The same afternoon I saw, high up on the branches of the Chestnut tree, a pair of wood pigeons, perched next to each other, and cooing passionately. It seemed to me that they were kissing as they crossed their beaks and caressed each other’s necks. So surprising, so beautiful.

 


0 Comments

Birthmark

 

Rose and Heart by Carole Day. Felt tip pens and brushes.

When I was born I had a bright red birthmark on my upper left arm. I don’t really remember it much, but my mother said that other children teased me about it when I was young and were unkind. My mother tried to get it removed, but the doctors said it would fade of its own accord over time, and if they injected it there would be a permanent scarring, like mottled skin, so she let it be.

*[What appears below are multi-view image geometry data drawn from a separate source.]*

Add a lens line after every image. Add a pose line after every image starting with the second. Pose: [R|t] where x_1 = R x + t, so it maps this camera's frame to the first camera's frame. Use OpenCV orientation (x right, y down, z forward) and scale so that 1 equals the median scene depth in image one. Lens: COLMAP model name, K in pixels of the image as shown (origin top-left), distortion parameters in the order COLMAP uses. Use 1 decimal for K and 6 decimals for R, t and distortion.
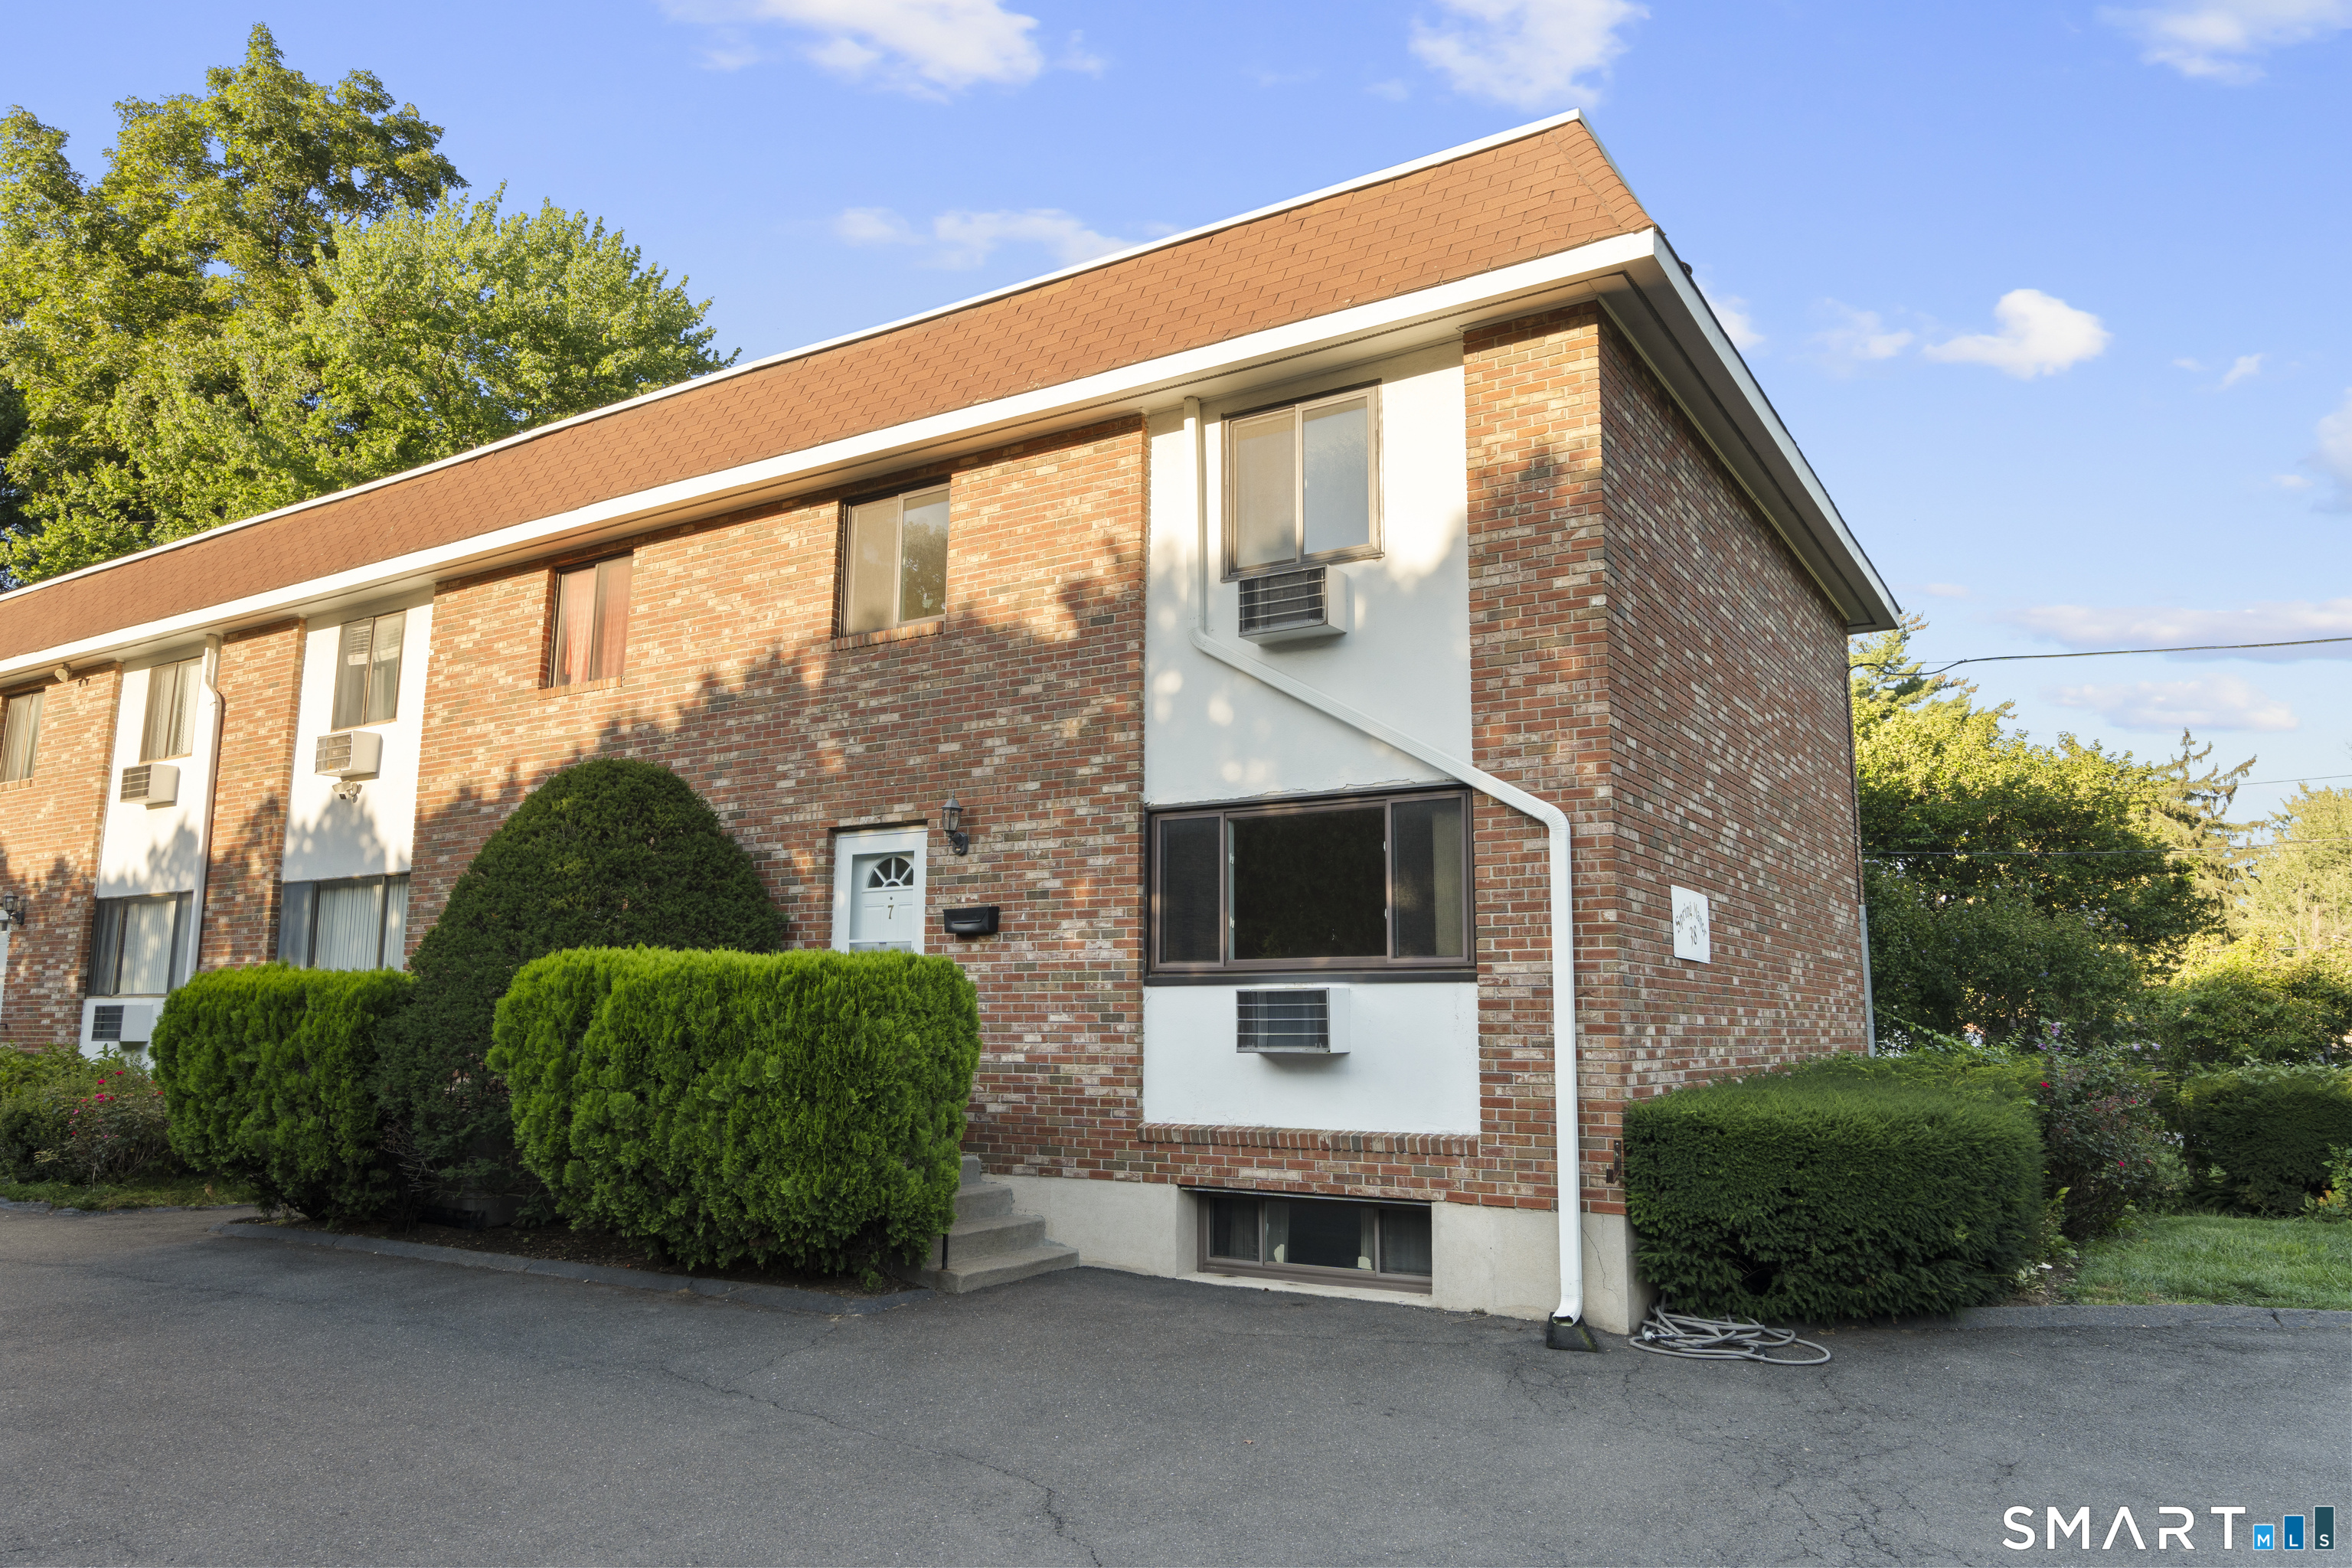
lens RADIAL K [[1570.0, 0, 1178.3], [0, 1570.0, 780.0], [0, 0, 1]] dist [0.003094, 0.005056]
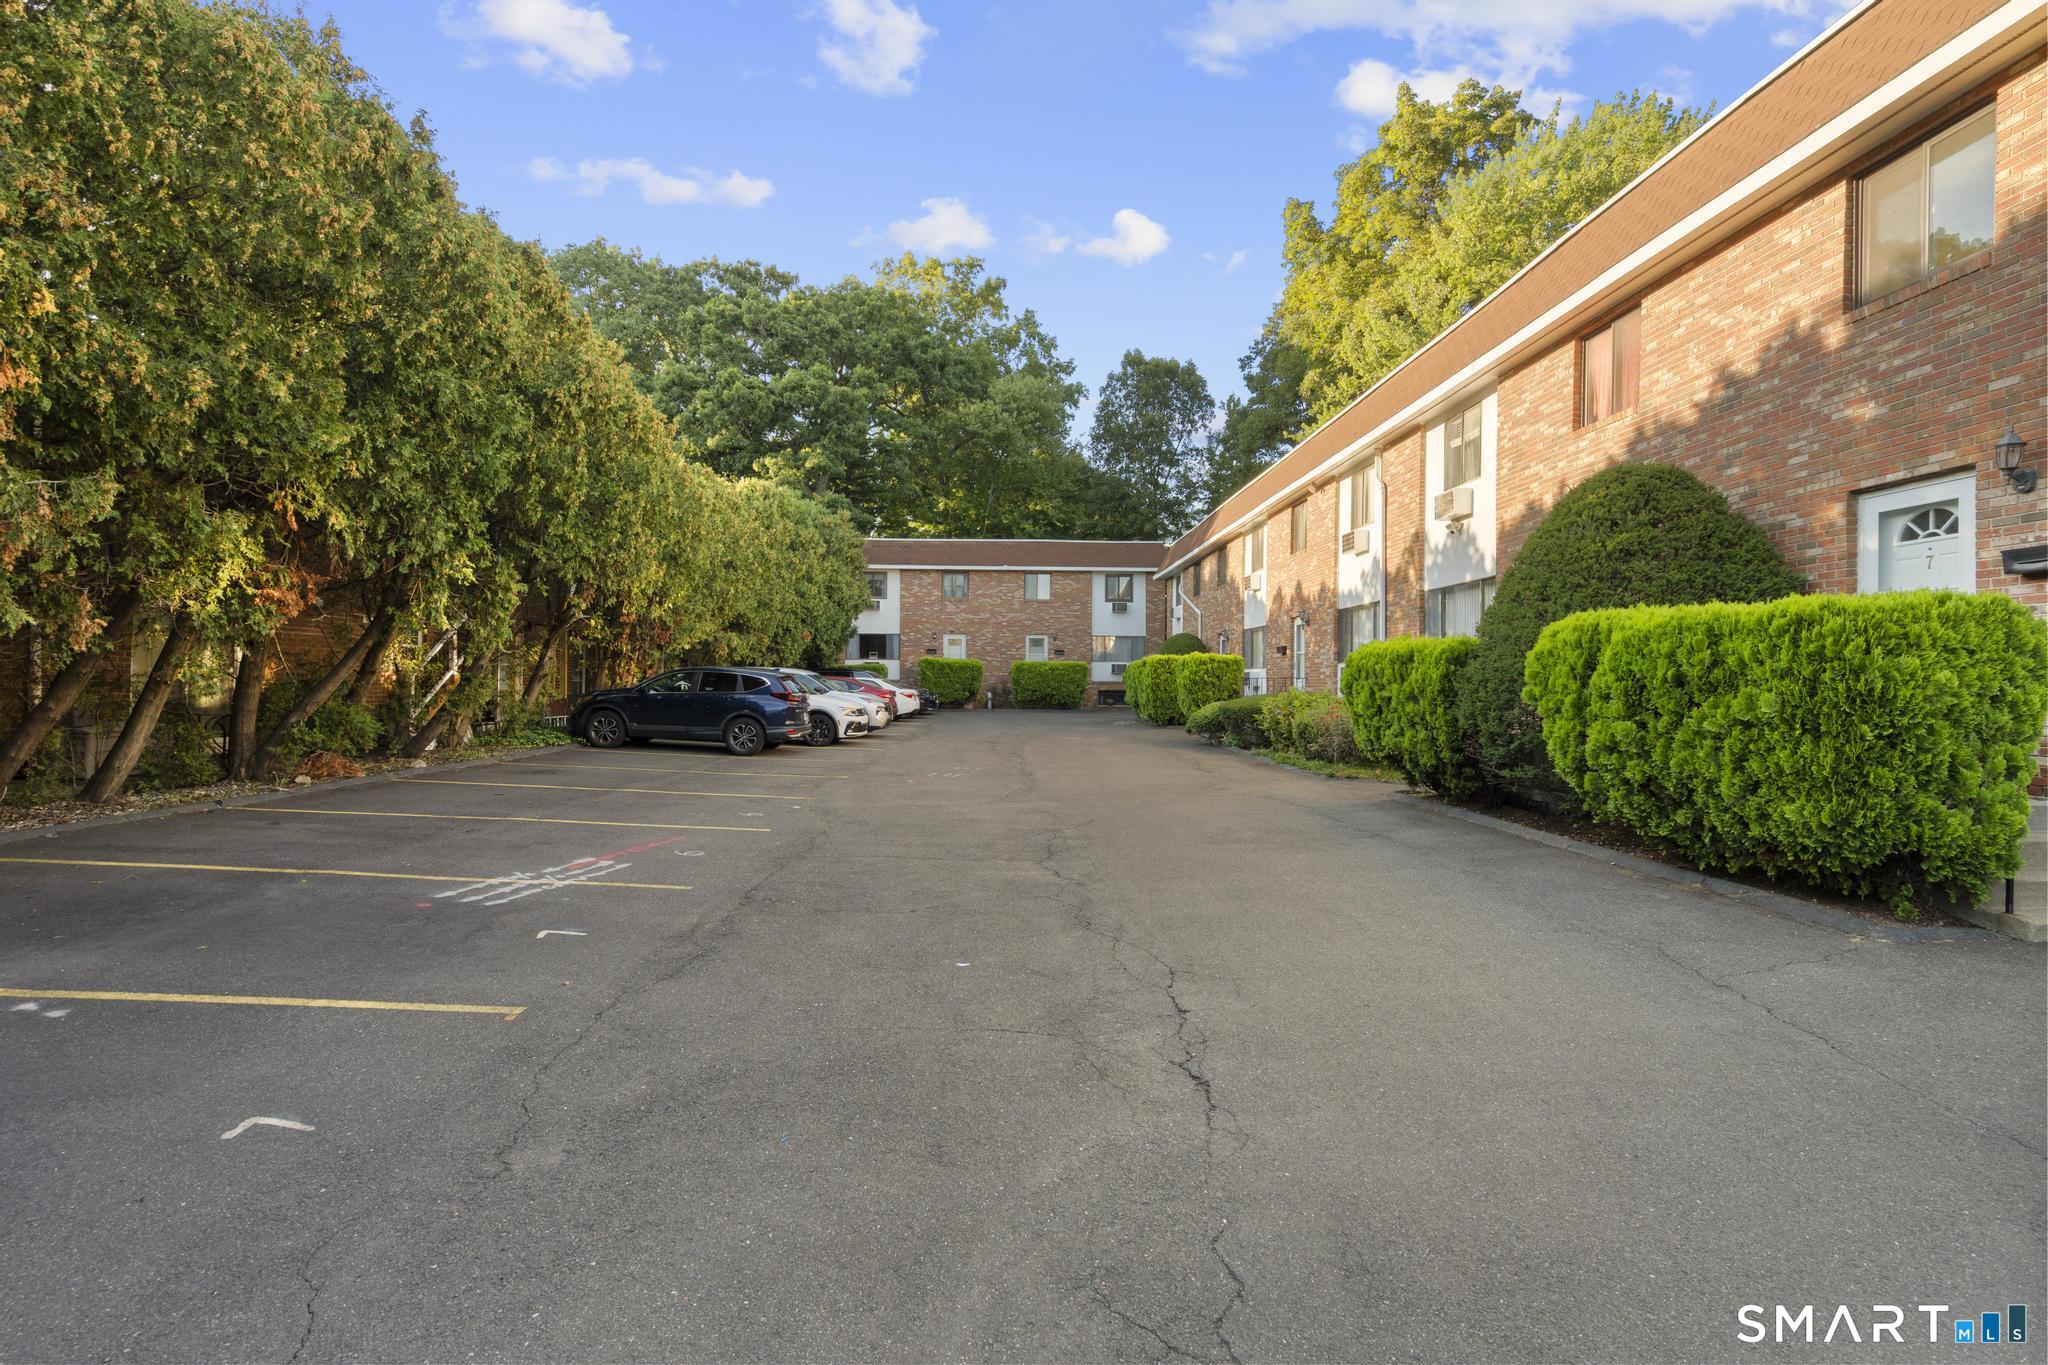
lens RADIAL K [[915.5, 0, 1022.3], [0, 915.5, 678.6], [0, 0, 1]] dist [-0.002256, 0.000862]
pose [[0.550391, -0.003323, -0.834900, -0.009999], [0.125972, 0.988875, 0.079108, 0.037516], [0.825349, -0.148715, 0.544687, 0.169817]]
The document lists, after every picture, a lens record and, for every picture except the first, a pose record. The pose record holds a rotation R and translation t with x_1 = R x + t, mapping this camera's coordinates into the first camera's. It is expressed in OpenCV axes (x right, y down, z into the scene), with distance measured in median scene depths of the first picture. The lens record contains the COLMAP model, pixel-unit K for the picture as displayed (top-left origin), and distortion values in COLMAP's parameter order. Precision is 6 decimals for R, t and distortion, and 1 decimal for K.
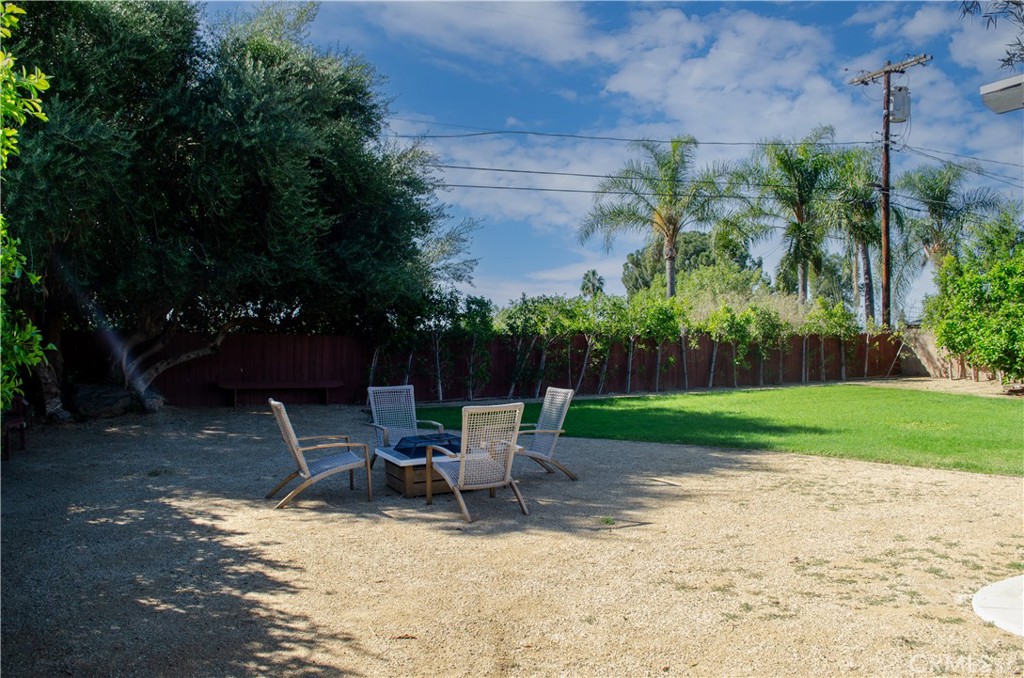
lens RADIAL K [[827.0, 0, 512.1], [0, 827.0, 347.1], [0, 0, 1]] dist [-0.077569, 0.012538]
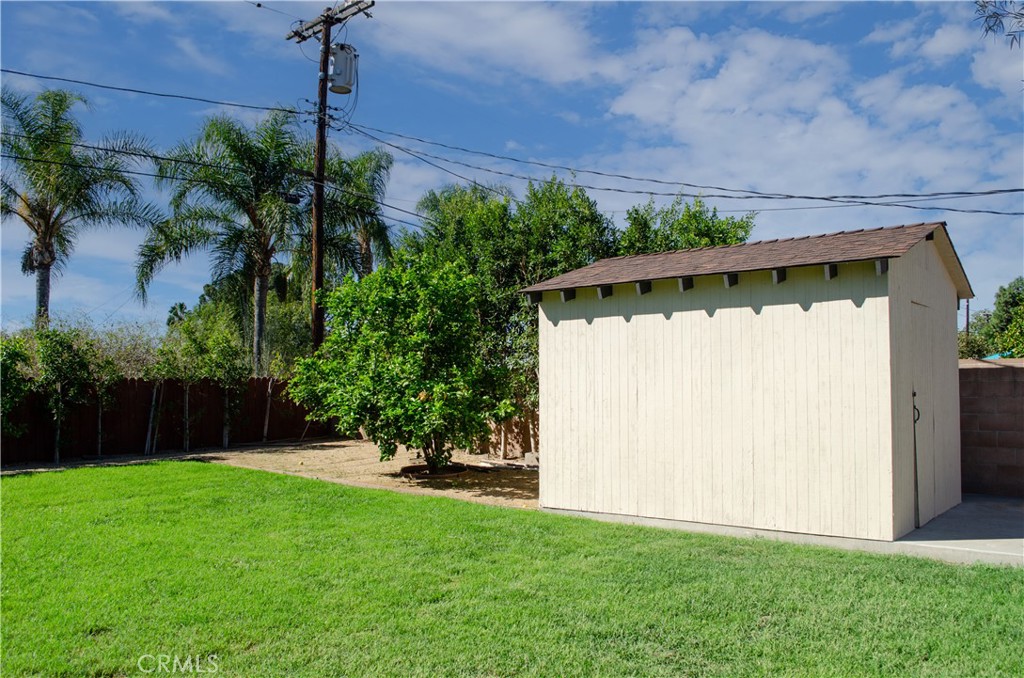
lens RADIAL K [[827.0, 0, 505.9], [0, 827.0, 343.9], [0, 0, 1]] dist [-0.077569, 0.012538]
pose [[0.912953, 0.022233, 0.407458, 0.403680], [-0.000292, 0.998550, -0.053830, -0.009696], [-0.408064, 0.049025, 0.911636, 0.341789]]
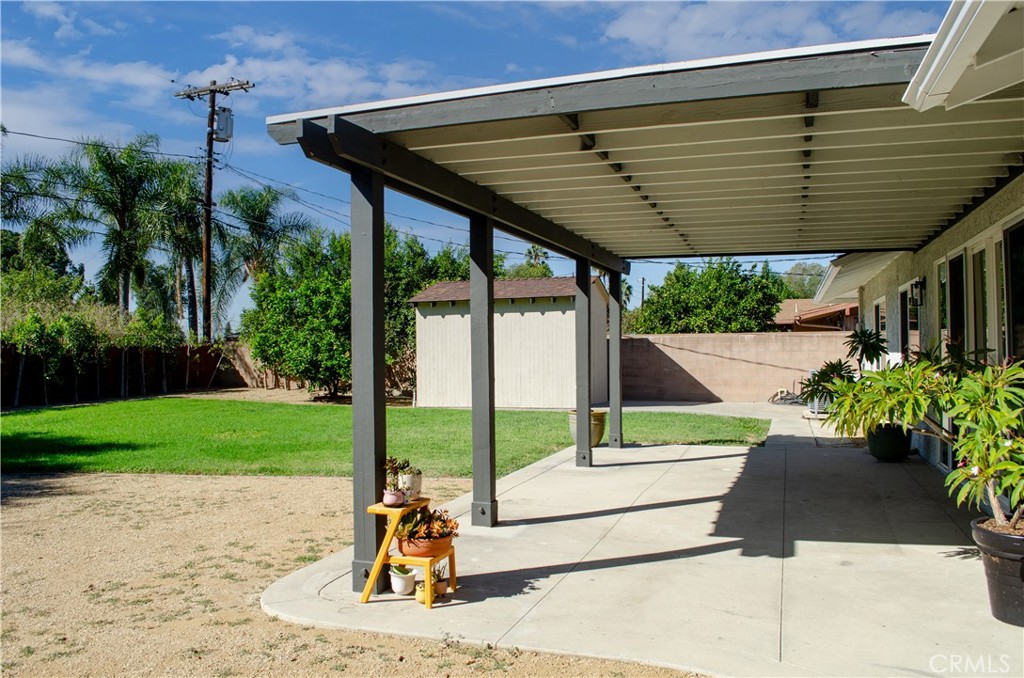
lens RADIAL K [[827.0, 0, 517.4], [0, 827.0, 347.7], [0, 0, 1]] dist [-0.077569, 0.012538]
pose [[0.709262, 0.000628, 0.704945, 0.015328], [0.009121, 0.999908, -0.010068, -0.000552], [-0.704886, 0.013571, 0.709191, -0.002410]]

One day, when we were living in Molesey, I was playing in the garden, I did so a lot, on my own, making up stories, talking to myself, and I pricked my arm, where the birthmark was, on a rose bush.  As the doctors had predicted the prick made a permanent scar of raised mottled skin. It was in the shape of a heart and I bear it to this day, I saw it as a kind of sign; I have always been in love with this beautiful world.

Walking out in the garden, aged about 4 probably, in the bright summer sunshine, on a lovely day, I remember thinking “everything is perfect now, but it never will be again.”

In a way I was right – I started school and things began to unravel; life, conscious life, began with all its nuances, disappointments, struggles, kindnesses, creativity and ultimately patience, endurance and love. It all depends on the path you take.